→ **MATERIAL FOR THIS TASK**:
- - - -

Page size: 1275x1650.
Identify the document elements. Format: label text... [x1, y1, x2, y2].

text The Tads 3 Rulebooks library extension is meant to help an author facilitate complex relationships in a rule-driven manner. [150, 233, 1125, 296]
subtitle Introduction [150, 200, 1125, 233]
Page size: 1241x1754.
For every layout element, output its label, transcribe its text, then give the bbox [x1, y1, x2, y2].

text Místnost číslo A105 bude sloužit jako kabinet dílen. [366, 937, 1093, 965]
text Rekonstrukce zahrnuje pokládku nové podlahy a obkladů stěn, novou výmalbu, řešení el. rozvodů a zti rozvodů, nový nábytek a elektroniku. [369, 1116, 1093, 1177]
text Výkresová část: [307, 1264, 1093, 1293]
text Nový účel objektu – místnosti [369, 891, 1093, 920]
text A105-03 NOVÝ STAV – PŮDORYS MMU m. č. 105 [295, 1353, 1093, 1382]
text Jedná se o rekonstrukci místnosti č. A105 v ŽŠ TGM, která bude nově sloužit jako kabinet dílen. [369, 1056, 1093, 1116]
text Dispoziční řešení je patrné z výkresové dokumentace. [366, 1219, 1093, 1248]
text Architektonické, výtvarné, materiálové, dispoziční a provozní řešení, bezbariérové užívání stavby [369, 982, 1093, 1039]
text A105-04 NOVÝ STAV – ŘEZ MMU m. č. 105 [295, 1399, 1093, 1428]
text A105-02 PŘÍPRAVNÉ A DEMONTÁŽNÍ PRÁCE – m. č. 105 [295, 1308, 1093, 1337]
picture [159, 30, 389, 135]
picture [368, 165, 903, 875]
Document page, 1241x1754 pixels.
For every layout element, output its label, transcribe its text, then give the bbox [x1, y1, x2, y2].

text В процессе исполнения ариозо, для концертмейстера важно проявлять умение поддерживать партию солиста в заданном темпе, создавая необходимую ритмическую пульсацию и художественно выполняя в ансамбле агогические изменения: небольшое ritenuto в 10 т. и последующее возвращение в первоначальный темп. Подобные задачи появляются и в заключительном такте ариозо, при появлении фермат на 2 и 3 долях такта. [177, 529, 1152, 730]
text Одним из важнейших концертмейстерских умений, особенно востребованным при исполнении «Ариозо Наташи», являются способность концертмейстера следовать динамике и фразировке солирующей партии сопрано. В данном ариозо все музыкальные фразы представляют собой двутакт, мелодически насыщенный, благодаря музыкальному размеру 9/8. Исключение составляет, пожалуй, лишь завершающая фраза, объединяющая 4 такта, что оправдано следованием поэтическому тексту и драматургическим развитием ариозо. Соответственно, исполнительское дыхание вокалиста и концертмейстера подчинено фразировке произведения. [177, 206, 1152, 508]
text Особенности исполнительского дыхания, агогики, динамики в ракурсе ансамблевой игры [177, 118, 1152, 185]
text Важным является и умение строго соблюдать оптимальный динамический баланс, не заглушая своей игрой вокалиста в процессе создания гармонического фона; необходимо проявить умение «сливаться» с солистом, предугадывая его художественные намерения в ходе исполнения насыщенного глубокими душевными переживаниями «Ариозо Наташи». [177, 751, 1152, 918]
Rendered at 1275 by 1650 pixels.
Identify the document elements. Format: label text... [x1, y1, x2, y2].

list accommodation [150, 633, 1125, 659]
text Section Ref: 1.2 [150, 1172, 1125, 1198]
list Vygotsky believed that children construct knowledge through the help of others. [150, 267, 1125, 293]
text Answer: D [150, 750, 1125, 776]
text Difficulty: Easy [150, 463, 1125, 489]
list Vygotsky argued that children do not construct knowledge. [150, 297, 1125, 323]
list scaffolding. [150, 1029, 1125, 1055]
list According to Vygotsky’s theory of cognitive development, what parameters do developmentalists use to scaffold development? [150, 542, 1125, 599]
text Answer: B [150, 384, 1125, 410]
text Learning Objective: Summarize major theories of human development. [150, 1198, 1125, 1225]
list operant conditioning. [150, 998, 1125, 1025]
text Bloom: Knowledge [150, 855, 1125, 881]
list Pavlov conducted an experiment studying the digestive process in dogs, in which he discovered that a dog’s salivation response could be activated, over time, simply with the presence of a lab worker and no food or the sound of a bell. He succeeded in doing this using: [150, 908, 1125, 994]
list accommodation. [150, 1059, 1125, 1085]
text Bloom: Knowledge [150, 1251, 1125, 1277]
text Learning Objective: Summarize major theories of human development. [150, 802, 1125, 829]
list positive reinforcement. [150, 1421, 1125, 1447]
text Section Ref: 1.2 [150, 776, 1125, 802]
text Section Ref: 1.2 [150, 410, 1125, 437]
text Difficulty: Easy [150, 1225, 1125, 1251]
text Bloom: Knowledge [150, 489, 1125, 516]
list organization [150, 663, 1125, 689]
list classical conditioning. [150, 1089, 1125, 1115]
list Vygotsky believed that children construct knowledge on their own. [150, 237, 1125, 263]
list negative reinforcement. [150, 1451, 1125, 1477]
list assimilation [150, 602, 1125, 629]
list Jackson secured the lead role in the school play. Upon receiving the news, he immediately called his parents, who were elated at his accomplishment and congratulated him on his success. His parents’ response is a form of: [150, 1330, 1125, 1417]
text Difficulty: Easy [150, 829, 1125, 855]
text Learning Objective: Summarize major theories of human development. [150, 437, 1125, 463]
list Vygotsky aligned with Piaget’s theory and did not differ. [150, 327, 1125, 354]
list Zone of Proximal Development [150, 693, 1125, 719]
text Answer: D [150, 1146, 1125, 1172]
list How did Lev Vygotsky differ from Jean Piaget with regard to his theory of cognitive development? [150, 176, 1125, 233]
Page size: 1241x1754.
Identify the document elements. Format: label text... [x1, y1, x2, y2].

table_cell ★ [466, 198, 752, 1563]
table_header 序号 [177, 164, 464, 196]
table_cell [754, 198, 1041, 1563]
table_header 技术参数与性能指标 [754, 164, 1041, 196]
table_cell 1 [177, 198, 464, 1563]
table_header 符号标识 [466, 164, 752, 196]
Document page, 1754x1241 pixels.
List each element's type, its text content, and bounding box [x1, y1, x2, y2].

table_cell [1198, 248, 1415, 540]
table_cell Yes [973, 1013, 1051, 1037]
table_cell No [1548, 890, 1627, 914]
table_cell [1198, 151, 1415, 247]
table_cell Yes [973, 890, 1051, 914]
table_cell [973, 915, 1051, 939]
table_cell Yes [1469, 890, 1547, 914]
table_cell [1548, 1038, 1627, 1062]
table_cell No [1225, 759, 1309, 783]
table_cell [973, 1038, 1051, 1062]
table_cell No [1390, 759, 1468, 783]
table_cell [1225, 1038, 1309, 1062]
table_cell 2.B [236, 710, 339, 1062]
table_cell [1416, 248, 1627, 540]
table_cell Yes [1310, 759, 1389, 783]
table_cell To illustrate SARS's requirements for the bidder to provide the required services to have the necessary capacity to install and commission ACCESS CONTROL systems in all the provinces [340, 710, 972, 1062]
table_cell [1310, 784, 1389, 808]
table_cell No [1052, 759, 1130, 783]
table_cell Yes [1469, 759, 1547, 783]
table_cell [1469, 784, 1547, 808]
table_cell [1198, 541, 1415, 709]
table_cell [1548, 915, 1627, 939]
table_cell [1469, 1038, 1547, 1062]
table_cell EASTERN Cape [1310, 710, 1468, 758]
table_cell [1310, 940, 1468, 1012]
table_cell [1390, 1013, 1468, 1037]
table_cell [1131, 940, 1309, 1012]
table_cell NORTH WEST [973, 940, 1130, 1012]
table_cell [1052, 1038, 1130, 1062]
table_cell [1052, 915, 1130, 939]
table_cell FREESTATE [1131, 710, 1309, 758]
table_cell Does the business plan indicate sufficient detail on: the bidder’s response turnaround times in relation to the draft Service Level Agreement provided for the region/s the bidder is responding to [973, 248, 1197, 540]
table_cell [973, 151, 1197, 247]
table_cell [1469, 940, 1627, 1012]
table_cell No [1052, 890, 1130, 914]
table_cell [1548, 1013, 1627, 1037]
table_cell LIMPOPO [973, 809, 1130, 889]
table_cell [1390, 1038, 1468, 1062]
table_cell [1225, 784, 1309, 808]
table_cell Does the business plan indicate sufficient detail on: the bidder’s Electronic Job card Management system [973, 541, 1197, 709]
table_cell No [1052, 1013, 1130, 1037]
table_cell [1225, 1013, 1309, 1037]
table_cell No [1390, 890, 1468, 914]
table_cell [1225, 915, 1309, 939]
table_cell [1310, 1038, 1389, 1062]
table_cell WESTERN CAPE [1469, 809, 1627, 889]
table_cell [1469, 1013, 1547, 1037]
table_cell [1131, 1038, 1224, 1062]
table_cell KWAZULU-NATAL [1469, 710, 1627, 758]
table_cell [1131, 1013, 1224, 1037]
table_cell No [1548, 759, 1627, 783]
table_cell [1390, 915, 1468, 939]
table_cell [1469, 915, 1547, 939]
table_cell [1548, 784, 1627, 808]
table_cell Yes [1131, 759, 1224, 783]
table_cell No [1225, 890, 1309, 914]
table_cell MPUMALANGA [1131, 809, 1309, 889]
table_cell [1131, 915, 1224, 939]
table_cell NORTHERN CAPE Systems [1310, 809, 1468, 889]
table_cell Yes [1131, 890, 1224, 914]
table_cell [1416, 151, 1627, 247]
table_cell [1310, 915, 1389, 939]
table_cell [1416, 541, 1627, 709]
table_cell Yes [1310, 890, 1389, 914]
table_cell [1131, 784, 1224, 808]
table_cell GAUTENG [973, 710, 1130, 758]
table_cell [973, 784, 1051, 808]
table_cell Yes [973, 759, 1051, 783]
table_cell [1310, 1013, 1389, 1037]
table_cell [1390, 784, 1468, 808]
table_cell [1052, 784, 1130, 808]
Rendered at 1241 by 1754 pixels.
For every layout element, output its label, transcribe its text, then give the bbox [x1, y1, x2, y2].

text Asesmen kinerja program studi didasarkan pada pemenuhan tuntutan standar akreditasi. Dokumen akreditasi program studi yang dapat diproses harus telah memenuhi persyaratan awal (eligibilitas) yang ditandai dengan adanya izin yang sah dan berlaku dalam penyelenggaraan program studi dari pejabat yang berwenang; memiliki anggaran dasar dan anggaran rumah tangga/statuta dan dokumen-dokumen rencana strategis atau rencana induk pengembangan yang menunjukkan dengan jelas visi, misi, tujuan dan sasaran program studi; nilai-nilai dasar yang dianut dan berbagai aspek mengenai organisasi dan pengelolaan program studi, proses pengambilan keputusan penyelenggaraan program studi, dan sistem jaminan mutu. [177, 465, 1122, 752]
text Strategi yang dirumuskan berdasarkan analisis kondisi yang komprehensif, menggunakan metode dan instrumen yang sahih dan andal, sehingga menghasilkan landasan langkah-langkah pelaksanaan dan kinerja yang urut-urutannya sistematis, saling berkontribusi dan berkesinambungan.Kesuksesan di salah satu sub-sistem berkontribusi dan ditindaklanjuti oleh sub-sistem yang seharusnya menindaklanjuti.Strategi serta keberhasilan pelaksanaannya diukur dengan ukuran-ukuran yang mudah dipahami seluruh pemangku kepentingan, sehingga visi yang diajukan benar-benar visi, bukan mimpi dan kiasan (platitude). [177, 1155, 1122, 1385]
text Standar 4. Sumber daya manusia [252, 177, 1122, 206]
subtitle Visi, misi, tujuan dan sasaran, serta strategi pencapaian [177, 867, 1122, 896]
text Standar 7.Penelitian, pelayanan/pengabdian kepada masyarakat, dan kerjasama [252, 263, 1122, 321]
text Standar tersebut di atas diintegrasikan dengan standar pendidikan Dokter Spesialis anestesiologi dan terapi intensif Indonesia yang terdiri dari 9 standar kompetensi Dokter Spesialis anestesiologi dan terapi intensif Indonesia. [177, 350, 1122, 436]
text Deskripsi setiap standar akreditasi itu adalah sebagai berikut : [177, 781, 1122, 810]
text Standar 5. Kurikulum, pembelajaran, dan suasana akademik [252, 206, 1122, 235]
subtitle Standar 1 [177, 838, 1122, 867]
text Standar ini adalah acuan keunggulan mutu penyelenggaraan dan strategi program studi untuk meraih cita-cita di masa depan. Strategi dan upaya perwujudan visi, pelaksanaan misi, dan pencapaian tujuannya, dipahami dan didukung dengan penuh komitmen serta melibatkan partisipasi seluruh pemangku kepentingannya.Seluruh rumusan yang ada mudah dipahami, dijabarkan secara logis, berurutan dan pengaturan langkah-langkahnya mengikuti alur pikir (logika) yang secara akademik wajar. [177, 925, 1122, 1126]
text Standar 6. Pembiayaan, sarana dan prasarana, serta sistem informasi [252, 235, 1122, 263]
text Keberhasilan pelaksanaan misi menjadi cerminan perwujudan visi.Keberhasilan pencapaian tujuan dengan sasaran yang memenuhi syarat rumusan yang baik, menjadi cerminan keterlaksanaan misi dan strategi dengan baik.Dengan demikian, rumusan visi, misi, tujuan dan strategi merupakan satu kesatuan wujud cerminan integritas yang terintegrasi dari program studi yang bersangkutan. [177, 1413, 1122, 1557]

- - - -

→ **AIM OF THE EXERCISE**:
Find, please, how many lines in the data include the word "Piaget", and put down that number only.

→ **REPLY TO THE TASK**:
2